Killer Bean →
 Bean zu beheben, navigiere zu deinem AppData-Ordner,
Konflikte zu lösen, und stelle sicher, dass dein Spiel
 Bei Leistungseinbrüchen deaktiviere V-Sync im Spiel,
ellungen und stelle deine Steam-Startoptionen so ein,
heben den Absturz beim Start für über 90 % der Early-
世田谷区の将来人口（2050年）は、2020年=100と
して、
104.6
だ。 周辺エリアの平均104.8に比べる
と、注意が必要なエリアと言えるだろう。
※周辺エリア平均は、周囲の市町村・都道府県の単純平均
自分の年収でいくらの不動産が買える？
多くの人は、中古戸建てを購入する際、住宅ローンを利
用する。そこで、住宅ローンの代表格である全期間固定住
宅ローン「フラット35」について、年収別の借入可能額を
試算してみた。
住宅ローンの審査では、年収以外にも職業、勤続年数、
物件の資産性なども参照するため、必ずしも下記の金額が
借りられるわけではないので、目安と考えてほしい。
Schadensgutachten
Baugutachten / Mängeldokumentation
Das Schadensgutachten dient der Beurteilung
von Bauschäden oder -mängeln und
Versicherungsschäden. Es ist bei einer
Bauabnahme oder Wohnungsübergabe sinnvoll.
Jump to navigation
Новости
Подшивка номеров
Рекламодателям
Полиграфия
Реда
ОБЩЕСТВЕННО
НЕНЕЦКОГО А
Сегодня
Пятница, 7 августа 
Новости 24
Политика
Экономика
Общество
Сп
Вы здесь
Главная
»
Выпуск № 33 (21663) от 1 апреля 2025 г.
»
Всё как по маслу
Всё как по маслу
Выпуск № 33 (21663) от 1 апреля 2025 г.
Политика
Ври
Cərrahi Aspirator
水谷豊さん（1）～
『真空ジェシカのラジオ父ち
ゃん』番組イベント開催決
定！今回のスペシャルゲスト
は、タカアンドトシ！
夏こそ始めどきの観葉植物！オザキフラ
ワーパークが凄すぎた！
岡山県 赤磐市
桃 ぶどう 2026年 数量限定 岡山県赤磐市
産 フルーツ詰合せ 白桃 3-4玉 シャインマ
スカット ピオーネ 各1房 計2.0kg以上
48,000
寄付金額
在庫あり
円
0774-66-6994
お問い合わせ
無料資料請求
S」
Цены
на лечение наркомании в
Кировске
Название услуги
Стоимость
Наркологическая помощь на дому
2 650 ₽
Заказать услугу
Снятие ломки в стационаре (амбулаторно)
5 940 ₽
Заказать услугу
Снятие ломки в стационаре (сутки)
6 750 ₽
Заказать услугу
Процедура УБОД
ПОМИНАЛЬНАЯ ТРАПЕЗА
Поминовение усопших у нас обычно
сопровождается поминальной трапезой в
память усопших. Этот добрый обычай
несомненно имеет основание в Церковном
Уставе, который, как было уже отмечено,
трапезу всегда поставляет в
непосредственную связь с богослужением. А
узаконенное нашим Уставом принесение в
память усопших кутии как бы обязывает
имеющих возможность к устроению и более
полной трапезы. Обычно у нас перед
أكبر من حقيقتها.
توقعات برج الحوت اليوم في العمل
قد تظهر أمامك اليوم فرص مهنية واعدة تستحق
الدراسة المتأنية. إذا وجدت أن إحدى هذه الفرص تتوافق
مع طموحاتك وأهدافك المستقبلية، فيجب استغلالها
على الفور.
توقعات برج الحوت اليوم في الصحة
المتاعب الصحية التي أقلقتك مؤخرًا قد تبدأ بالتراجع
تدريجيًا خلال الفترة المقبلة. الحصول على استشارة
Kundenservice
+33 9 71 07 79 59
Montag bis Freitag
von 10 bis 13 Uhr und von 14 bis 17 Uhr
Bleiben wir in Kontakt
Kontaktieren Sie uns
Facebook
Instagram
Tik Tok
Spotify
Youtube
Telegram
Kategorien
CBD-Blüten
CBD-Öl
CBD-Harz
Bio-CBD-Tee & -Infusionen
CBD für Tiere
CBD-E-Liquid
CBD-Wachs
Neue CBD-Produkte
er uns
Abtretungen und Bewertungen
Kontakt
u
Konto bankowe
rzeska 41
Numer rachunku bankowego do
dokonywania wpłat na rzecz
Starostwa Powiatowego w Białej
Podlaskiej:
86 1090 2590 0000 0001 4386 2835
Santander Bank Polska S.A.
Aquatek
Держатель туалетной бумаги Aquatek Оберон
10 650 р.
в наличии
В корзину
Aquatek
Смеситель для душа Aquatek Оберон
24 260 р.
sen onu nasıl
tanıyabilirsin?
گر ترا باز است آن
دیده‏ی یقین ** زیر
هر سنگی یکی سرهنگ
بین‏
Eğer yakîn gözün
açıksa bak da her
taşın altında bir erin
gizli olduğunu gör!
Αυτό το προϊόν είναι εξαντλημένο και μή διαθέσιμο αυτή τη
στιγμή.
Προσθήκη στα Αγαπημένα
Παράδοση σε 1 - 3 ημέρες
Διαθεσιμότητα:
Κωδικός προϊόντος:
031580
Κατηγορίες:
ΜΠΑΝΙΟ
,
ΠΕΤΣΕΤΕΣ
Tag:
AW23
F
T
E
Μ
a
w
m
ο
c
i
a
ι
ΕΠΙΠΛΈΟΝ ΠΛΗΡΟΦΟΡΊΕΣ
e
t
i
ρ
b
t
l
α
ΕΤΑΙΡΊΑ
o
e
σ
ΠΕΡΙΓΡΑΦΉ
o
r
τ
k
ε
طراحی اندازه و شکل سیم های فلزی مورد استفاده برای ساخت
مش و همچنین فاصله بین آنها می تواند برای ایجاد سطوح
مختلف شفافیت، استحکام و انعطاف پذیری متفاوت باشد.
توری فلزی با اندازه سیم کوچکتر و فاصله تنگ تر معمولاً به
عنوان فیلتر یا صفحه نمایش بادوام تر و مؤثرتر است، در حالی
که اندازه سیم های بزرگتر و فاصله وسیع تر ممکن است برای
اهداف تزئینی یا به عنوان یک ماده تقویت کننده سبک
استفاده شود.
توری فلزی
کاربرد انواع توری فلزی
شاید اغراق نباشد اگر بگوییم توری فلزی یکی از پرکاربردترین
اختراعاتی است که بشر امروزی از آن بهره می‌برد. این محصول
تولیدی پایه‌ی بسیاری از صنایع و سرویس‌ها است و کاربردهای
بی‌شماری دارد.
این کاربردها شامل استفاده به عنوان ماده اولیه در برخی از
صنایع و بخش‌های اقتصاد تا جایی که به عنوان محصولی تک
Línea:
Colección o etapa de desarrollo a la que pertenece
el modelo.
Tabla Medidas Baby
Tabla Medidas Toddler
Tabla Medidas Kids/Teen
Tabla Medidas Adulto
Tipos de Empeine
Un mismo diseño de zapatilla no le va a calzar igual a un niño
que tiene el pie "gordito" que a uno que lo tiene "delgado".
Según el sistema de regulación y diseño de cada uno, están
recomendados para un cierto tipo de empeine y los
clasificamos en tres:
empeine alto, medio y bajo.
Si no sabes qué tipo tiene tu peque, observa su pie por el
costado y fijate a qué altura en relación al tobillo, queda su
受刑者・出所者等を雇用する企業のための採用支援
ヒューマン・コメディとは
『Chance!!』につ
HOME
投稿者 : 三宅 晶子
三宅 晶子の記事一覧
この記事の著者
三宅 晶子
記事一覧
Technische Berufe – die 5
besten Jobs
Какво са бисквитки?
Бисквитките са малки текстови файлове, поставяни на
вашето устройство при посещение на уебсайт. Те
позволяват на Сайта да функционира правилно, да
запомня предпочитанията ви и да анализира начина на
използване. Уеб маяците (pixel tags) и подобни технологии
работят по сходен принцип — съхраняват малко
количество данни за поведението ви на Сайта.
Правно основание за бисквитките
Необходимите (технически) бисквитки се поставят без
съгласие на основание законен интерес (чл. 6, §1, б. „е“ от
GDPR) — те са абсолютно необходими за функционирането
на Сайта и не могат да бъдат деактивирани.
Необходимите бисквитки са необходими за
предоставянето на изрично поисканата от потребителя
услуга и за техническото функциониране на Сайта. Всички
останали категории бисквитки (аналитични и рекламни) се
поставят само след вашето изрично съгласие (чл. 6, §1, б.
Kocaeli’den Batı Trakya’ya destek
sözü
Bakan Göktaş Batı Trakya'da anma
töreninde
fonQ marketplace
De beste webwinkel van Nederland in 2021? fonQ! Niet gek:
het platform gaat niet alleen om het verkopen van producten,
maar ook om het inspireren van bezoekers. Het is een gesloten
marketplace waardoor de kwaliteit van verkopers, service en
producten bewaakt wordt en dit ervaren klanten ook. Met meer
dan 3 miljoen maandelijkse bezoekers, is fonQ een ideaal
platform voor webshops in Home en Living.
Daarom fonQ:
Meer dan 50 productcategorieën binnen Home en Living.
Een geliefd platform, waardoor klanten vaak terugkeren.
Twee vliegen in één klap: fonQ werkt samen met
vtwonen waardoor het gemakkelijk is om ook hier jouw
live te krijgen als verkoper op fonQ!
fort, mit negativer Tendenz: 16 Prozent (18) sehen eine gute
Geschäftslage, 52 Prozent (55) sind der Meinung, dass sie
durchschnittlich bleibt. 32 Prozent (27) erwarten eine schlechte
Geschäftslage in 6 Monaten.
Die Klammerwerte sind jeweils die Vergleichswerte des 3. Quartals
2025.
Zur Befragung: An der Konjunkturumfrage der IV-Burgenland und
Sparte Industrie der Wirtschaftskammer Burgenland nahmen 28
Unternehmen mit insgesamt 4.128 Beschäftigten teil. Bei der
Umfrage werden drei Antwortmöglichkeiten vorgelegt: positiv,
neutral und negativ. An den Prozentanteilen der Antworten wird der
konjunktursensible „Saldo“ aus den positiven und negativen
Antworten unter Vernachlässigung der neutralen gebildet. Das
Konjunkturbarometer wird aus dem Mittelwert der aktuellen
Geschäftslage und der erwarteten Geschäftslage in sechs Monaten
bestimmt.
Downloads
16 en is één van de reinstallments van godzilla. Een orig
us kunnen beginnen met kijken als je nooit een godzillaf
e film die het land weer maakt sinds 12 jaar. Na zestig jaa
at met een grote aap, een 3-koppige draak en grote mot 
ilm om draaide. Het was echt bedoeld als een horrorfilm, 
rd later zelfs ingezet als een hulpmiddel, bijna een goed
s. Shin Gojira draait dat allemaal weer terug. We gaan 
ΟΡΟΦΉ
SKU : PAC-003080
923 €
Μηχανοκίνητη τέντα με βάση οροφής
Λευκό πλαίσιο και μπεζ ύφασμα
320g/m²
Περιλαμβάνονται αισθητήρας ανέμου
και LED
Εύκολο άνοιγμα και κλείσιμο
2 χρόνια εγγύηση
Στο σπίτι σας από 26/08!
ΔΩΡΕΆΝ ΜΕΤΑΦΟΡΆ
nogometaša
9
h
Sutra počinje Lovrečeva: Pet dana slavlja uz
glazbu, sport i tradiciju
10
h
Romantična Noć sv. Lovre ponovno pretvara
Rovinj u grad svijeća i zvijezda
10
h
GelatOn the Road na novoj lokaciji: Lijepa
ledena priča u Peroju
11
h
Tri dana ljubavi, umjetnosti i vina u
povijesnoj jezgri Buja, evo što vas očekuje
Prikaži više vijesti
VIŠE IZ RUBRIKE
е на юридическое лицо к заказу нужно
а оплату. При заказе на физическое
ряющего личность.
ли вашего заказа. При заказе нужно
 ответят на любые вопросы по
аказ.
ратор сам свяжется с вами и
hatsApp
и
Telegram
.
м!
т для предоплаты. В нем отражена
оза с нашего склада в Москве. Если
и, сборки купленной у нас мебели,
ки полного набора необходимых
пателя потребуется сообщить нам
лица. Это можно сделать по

◆ WHAT THIS TASK INVOLVES: Write out again, line for line, the text of the items from their very first line through the line containing "Поминовение усопших у нас обычно", with both of those lines included.

◆ SOLUTION TO THE EXERCISE:
Killer Bean →
 Bean zu beheben, navigiere zu deinem AppData-Ordner,
Konflikte zu lösen, und stelle sicher, dass dein Spiel
 Bei Leistungseinbrüchen deaktiviere V-Sync im Spiel,
ellungen und stelle deine Steam-Startoptionen so ein,
heben den Absturz beim Start für über 90 % der Early-
世田谷区の将来人口（2050年）は、2020年=100と
して、
104.6
だ。 周辺エリアの平均104.8に比べる
と、注意が必要なエリアと言えるだろう。
※周辺エリア平均は、周囲の市町村・都道府県の単純平均
自分の年収でいくらの不動産が買える？
多くの人は、中古戸建てを購入する際、住宅ローンを利
用する。そこで、住宅ローンの代表格である全期間固定住
宅ローン「フラット35」について、年収別の借入可能額を
試算してみた。
住宅ローンの審査では、年収以外にも職業、勤続年数、
物件の資産性なども参照するため、必ずしも下記の金額が
借りられるわけではないので、目安と考えてほしい。
Schadensgutachten
Baugutachten / Mängeldokumentation
Das Schadensgutachten dient der Beurteilung
von Bauschäden oder -mängeln und
Versicherungsschäden. Es ist bei einer
Bauabnahme oder Wohnungsübergabe sinnvoll.
Jump to navigation
Новости
Подшивка номеров
Рекламодателям
Полиграфия
Реда
ОБЩЕСТВЕННО
НЕНЕЦКОГО А
Сегодня
Пятница, 7 августа 
Новости 24
Политика
Экономика
Общество
Сп
Вы здесь
Главная
»
Выпуск № 33 (21663) от 1 апреля 2025 г.
»
Всё как по маслу
Всё как по маслу
Выпуск № 33 (21663) от 1 апреля 2025 г.
Политика
Ври
Cərrahi Aspirator
水谷豊さん（1）～
『真空ジェシカのラジオ父ち
ゃん』番組イベント開催決
定！今回のスペシャルゲスト
は、タカアンドトシ！
夏こそ始めどきの観葉植物！オザキフラ
ワーパークが凄すぎた！
岡山県 赤磐市
桃 ぶどう 2026年 数量限定 岡山県赤磐市
産 フルーツ詰合せ 白桃 3-4玉 シャインマ
スカット ピオーネ 各1房 計2.0kg以上
48,000
寄付金額
在庫あり
円
0774-66-6994
お問い合わせ
無料資料請求
S」
Цены
на лечение наркомании в
Кировске
Название услуги
Стоимость
Наркологическая помощь на дому
2 650 ₽
Заказать услугу
Снятие ломки в стационаре (амбулаторно)
5 940 ₽
Заказать услугу
Снятие ломки в стационаре (сутки)
6 750 ₽
Заказать услугу
Процедура УБОД
ПОМИНАЛЬНАЯ ТРАПЕЗА
Поминовение усопших у нас обычно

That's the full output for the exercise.